La pression sur les coûts et les délais qui pèse sur les tribunaux et les ministères publics souligne la nécessité de gagner en efficacité par le biais de la gestion électronique des dossiers et la transformation numérique.
L’accès à la justice est facilité grâce à la communication électronique. Cela permet également de répondre aux objectifs globaux de l'administration publique, qui visent à accroître l'efficacité et à se rapprocher des citoyennes et citoyens (stratégie eGov).
Le secteur de la justice doit également faire face aux attentes des natifs du numérique en matière d'emploi afin de rester attractif pour les talents à l'avenir. Travailler en partie indépendamment du lieu et de l'heure est désormais une attente de nombreux employés - et n'est aujourd'hui possible que dans une mesure limitée avec des dossiers papier dans le secteur de la justice.
La Suisse est connue dans le monde entier pour sa stabilité et sa sécurité juridique. Une justice numérique contribue à maintenir la réputation de la Suisse en tant que lieu de résidence et d’activité économique attractif et innovant. En comparaison européenne, la justice suisse est actuellement à la traîne en ce qui concerne le thème de la numérisation. Le projet Justitia 4.0 vise à combler ce retard.
La justice suisse doit pouvoir utiliser des méthodes de travail modernes, sécurisées et adaptées à notre époque, qui permettent de travailler indépendamment du lieu et de l’heure. Que ce soit au bureau, dans la salle d'audience ou à la maison, il est toujours possible d'accéder au dossier électronique.
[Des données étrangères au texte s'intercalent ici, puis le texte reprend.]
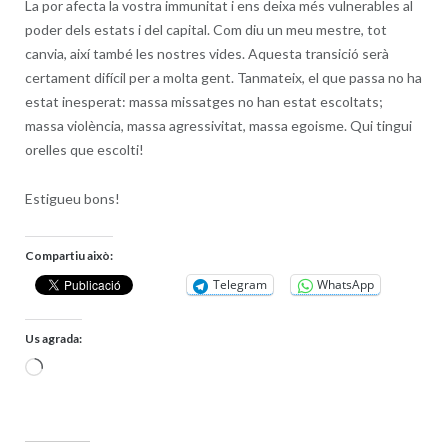
La por afecta la vostra immunitat i ens deixa més vulnerables al
poder dels estats i del capital. Com diu un meu mestre, tot
canvia, així també les nostres vides. Aquesta transició serà
certament difícil per a molta gent. Tanmateix, el que passa no ha
estat inesperat: massa missatges no han estat escoltats;
massa violència, massa agressivitat, massa egoisme. Qui tingui
orelles que escolti!
Estigueu bons!
Compartiu això:
Telegram
WhatsApp
Us agrada:
S'està
carregant…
La communication électronique judiciaire élimine les retards et les asymétries d’information causés par l’échange postal et la transmission de documents et de dossiers entre les différents acteurs et organismes concernés.
En éliminant la coordination des activités administratives et logistiques (organisation du travail de photocopillage, mise à disposition et transfert de fichiers), il est possible de travailler de manière ciblée sur les questions de fond. Le passage au eDossier judiciaire ou l’introduction de la communication électronique dans le domaine judiciaire signifie que le transfert physique vers d’autres unités organisationnelles avec le travail et la logistique que cela implique n’est plus nécessaire. Les dépenses de matériel et d'expédition diminuent, de même que les ressources nécessaires, par exemple pour la préparation de la consultation des dossiers et pour l'archivage. Les capacités ainsi libérées peuvent être utilisées pour de nouvelles tâches nécessaires à la transition numérique.